** Your task **
Return each line from the items below that contains the word "reads".

++++++

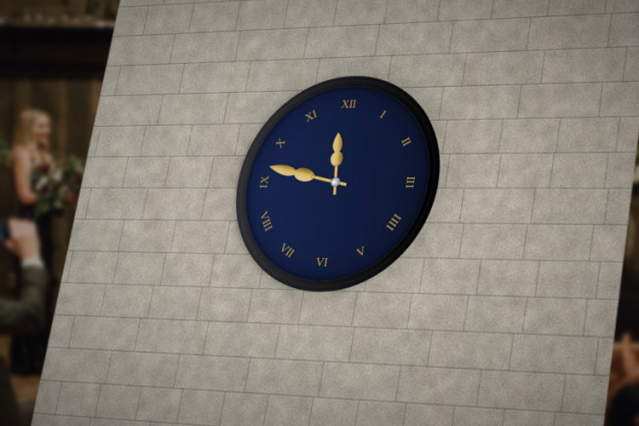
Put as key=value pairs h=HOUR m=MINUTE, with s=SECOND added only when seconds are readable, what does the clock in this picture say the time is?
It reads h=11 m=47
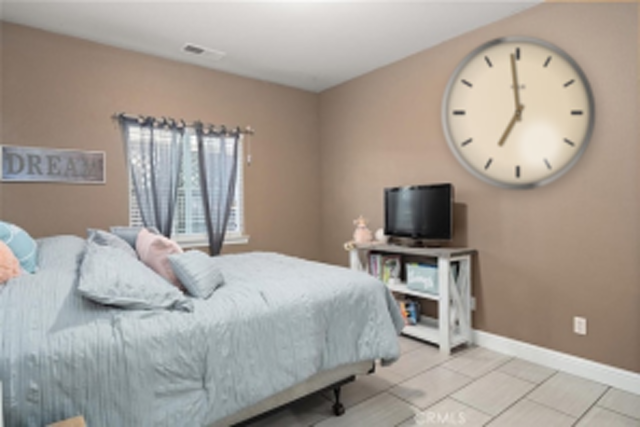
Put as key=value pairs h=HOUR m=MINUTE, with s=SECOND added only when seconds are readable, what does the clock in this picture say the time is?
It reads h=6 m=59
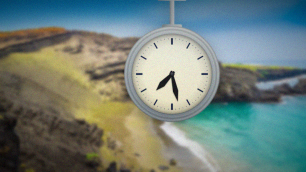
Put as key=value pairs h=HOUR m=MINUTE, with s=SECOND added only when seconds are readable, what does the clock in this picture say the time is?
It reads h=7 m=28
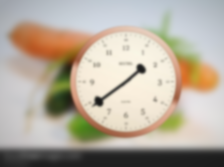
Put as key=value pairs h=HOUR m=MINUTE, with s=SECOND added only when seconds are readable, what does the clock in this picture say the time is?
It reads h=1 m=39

++++++

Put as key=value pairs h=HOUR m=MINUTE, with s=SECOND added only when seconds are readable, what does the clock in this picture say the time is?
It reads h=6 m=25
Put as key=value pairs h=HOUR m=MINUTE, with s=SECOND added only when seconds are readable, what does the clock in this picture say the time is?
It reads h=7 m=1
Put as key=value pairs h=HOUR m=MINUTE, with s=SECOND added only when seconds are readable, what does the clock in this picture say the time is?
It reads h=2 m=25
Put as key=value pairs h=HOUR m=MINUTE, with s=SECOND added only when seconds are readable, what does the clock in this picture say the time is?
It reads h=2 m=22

++++++

** Answer for this exercise **
It reads h=11 m=47
It reads h=6 m=59
It reads h=7 m=28
It reads h=1 m=39
It reads h=6 m=25
It reads h=7 m=1
It reads h=2 m=25
It reads h=2 m=22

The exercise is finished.